A NOTED election lawyer has questioned the legal capacity of those asking the Commission on Elections to cancel the Certificate of Candidacy for president of Senator Grace Poe.
Poll lawyer Romeo Macalintal said on Saturday that while former Senator Francisco Tatad, lawyer Estrella Elamparo and law school dean Antonio Contreras have the right to file the petition as registered voters, they are not really “parties-in-interest.”
He said that Section 2, Rule 3 of the Rule of Court (which applies to Comelec cases) defines a “real-party-in-interest” as one who “stands to be benefited or injured by the judgment in the suit, or the party entitled to the avails of the suit.”

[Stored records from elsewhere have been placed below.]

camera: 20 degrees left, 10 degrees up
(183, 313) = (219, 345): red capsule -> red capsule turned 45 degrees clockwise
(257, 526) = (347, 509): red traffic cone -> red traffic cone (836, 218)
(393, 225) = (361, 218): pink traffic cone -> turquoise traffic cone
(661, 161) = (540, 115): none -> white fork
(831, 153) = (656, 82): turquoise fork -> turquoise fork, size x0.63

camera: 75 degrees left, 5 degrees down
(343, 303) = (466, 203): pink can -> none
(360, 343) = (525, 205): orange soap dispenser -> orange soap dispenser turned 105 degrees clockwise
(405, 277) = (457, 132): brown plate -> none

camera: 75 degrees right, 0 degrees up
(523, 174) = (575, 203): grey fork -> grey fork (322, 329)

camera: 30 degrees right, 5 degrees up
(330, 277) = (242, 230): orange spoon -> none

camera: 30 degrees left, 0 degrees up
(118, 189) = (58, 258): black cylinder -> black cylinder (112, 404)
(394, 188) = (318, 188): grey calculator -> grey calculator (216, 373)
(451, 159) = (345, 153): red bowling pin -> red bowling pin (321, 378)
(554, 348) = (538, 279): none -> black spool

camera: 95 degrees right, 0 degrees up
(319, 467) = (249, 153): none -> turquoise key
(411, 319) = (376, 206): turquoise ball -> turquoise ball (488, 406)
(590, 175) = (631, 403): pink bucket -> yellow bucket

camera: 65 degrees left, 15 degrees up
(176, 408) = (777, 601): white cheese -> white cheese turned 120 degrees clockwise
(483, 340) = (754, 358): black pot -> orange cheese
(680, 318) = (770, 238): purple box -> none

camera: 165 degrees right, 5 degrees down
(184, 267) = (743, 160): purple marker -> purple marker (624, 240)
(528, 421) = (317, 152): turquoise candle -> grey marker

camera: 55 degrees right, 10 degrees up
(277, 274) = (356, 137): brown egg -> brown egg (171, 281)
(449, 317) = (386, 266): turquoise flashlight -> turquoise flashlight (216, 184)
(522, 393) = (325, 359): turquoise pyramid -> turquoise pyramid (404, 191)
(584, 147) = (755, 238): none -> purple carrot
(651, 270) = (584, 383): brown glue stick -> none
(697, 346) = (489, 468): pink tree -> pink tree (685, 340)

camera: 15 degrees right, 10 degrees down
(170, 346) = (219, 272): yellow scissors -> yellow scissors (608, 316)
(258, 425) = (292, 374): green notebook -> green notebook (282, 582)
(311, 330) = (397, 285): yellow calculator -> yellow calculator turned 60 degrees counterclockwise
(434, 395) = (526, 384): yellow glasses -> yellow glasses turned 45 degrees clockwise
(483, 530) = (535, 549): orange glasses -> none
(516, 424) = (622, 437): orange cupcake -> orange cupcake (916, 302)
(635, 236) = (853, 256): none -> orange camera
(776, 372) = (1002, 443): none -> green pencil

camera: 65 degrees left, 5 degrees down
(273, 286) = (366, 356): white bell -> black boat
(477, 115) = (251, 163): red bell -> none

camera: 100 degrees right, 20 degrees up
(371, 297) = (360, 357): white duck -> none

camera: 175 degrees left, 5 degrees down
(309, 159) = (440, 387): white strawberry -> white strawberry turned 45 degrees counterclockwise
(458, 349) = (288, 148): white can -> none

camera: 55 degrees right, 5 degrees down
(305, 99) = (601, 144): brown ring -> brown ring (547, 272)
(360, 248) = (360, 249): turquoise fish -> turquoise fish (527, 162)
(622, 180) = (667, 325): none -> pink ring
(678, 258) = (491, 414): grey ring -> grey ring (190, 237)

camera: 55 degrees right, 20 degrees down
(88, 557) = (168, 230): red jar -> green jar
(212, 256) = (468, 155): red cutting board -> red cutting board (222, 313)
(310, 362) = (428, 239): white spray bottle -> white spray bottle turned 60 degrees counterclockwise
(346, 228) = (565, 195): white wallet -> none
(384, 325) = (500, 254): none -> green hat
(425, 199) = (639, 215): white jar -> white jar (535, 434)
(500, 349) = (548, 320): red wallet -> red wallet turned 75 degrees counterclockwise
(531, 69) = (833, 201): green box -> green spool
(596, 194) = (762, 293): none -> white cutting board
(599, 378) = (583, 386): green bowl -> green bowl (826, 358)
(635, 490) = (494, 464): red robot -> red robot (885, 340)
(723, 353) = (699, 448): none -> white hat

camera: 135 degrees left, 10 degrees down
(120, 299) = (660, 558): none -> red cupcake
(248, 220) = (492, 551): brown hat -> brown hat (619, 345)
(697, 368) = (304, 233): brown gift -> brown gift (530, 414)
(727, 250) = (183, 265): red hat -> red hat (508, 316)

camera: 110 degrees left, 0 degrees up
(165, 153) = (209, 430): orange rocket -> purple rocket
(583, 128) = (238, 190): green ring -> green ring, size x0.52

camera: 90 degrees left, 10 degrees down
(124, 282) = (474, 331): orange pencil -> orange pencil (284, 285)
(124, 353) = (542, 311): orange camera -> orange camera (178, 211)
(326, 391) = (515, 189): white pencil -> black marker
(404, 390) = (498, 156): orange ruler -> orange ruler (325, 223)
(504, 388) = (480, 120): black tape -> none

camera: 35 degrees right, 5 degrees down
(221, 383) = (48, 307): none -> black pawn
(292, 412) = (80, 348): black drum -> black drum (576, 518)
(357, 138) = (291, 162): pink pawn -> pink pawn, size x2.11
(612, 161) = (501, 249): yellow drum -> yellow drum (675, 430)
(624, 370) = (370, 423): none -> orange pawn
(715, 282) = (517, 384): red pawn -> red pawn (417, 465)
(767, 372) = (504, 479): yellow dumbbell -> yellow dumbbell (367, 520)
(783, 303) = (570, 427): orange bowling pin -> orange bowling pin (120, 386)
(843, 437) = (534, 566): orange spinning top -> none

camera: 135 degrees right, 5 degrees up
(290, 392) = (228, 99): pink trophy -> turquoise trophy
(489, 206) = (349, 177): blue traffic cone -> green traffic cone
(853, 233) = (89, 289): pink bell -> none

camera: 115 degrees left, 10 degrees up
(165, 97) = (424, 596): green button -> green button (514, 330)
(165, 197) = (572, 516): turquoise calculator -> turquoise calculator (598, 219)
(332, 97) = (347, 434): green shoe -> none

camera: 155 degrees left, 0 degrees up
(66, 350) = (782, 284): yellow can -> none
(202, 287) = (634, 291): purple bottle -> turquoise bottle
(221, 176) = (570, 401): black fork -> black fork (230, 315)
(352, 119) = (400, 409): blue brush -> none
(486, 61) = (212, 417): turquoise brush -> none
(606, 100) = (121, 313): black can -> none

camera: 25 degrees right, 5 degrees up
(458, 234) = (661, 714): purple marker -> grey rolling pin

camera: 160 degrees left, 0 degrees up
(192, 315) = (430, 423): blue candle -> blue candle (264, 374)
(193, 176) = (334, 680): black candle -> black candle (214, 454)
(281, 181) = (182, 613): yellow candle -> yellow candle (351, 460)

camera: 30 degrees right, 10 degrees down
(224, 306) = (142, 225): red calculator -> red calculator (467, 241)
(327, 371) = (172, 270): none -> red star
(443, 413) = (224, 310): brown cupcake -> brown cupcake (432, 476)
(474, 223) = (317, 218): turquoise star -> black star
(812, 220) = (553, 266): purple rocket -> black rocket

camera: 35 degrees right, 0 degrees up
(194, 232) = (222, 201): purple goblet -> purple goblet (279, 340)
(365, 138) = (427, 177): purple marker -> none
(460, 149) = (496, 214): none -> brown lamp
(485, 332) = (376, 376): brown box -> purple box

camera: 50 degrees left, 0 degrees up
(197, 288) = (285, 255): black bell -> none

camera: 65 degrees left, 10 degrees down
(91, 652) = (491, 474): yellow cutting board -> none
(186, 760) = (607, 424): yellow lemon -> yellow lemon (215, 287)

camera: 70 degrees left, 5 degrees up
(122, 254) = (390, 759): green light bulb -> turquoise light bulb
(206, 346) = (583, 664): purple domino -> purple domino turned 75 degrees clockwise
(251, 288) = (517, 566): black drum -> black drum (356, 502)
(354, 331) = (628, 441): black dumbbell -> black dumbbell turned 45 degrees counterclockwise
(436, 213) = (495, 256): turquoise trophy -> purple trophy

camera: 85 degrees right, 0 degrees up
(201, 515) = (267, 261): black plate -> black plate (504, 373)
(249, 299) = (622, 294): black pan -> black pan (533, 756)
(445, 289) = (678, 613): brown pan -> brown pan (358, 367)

“Their legal interest to disqualify Poe is limited to asking the Comelec to deny or cancel her CoC. They have no legal capacity or personality to ask the Comelec to delete Poe’s name from the official ballots because such action is no longer legal but already in the realm of politics,” Macalintal argued.
He said Comelec rules allows “any registered voter to file a verified petition to deny due course to or cancel the CoC for any elective office” but since the petitioners do stand to benefit or be injured, they cannot ask the poll body to delete her name from the ballot.
“Their petitions will be tainted with politics if, at this stage of Poe’s cases, they would ask for the deletion of her name from the ballots, since their only legal right is to seek the cancellation or denial of Poe’s CoC which they had already attained at the Comelec level and waiting final ruling from the Supreme Court on Poe’s appeal,” the lawyer said.
“The real party in interest or the person who might be ‘injured’ in case Poe’s name is included in the official ballots are those other candidates who filed CoCs for president but who have not filed such cases against Poe,” Macalintal said.
“Hence, the issue of whether or not Poe’s name should be deleted from the ballots would come as a legal consequence of whatever final verdict the Supreme Court will render on Poe’s cases, without Tatad, Elamparo, and Contreras asking for it,” he added.